- _Texte à lire_:

La loi ELAN du 23 novembre 2018 avait instauré à sa parution une obligation à la charge de tous les syndicats de copropriétés de mettre à jour leur Règlement de copropriété. Des règlements de copropriété souvent datés du début ou milieu du 20e siècle, et qui ne sont dans la majorité des cas plus à jour de la réalité physique des copropriétés, voire même en contradiction avec certaines dispositions réglementaires intervenues depuis lors.
La problématique majeure concerne ainsi la retranscription des parties communes dites particulières, qui sont une création jurisprudentielle sans existence dans la plupart des règlements de copropriété.
Petit rappel: Sont considérées comme parties communes spéciales d'une copropriété:
Les parties communes spéciales (parties et charges liées à un bâtiment ou une partie de bâtiment) ;
Les parties communes à droit de jouissance exclusif (loggia, balcon, toiture-terrasse, jardin, combles aménagés…) ;
Les lots transitoires (lors de la construction d’un immeuble, ces lots transitoires sont parfois conservés. Ensuite, le promoteur vote et participe aux charges jusqu’à la construction et leur remplacement par de vrais lots privatifs).

- _Consignes_:
a - Répondez à ces questions sur le texte sur la copropriété :
(i) De quand date la loi ELAN ?
(ii) De quelle époque datent souvent les règlements de copropriété ?
(iii) Quels exemples de parties communes à droit de jouissance exclusif sont cités ?
b - Écrivez la suite du texte sur la copropriété, juste après sa dernière phrase.

- _Jeu de données_:
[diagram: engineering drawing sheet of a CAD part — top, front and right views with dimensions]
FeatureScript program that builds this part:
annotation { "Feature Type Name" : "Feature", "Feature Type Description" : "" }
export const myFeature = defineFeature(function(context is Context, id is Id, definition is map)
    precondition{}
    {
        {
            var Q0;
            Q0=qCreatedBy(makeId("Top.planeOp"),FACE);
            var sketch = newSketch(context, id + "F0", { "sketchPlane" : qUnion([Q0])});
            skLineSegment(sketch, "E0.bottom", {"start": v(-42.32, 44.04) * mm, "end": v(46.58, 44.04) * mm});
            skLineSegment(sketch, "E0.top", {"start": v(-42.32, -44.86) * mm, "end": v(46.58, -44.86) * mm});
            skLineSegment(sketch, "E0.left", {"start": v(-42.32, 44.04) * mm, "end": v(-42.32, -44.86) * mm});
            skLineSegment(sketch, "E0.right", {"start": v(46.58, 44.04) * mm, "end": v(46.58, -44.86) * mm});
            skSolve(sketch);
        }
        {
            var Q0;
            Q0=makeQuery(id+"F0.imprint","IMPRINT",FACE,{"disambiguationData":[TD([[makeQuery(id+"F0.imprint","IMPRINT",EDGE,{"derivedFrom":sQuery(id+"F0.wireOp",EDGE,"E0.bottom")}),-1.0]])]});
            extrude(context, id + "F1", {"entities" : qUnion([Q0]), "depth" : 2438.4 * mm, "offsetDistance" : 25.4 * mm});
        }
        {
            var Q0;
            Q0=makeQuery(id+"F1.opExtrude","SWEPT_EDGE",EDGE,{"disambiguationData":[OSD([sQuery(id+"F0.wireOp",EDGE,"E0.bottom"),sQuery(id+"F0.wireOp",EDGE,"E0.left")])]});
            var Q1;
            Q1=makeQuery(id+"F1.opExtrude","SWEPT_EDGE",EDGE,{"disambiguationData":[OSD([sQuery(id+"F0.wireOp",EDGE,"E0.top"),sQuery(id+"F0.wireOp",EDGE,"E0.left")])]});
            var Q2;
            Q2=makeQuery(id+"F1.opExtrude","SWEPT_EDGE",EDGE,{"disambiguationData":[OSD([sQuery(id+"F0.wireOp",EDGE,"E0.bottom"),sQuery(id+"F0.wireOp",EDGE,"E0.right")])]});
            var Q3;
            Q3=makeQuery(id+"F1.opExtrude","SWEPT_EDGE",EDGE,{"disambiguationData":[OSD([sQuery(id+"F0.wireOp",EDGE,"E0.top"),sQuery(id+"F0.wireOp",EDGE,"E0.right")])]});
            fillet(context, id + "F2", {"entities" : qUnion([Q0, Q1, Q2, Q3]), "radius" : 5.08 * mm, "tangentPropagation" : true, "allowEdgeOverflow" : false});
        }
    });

- _Réponses_:
a -
(i) Du 23 novembre 2018.
(ii) Du début ou du milieu du 20e siècle.
(iii) La loggia, le balcon, la toiture-terrasse, le jardin et les combles aménagés.

b -
La loi ELAN est par ailleurs venue en 2018 encadrer dans le temps la mise en conformité des règlements de copropriété, en fixant un délai limite triennal, soit une date maximum pour la mise en conformité des règlements de copropriétés fixée initialement au 21 novembre 2021.
L'application de la clause "du Grand Père" avec la loi 3DS: disparition de la date butoir !
La loi pour la différenciation, la décentralisation et la déconcentration (ou loi 3DS), est venue modifier le 21 février 2022 les articles 206 et 209 de la loi ELAN.
La clause du Grand-Père a dès lors été admise en matière de mise en conformité des règlements de copropriété, permettant ainsi aux immeubles mis en copropriété avant le 1er juillet 2022 de supprimer toute limite calendaire pour la mise en conformité leur règlement de copropriété. En outre, la sanction d’inexistence des parties communes spéciales et droits de jouissance privative a disparu : les droits mal inscrits dans le Règlement de copropriété ne disparaissent désormais plus automatiquement.
La seule obligation pesant toujours sur les copropriétés n'étant pas en conformité avec la loi ELAN, demeure de porter à chaque assemblée générale (qu'elle soit spéciale ou ordinaire) la question de la mise en conformité du règlement de copropriété à l'ordre du jour. Un vote devant inclure au passage l'adoption de la mention des parties communes, des lots transitoires et des jouissances privatives à la majorité prévue à l’article 24.
Parties communes spéciales: quels sont les enjeux ?
Si les conséquences juridiques de l'absence de mention des droits de jouissance privatifs sur partie commune dans le règlement de copropriété sont aujourd'hui moins évidentes (mis à part la seule sécurité juridique), il en va autrement des parties communes spéciales.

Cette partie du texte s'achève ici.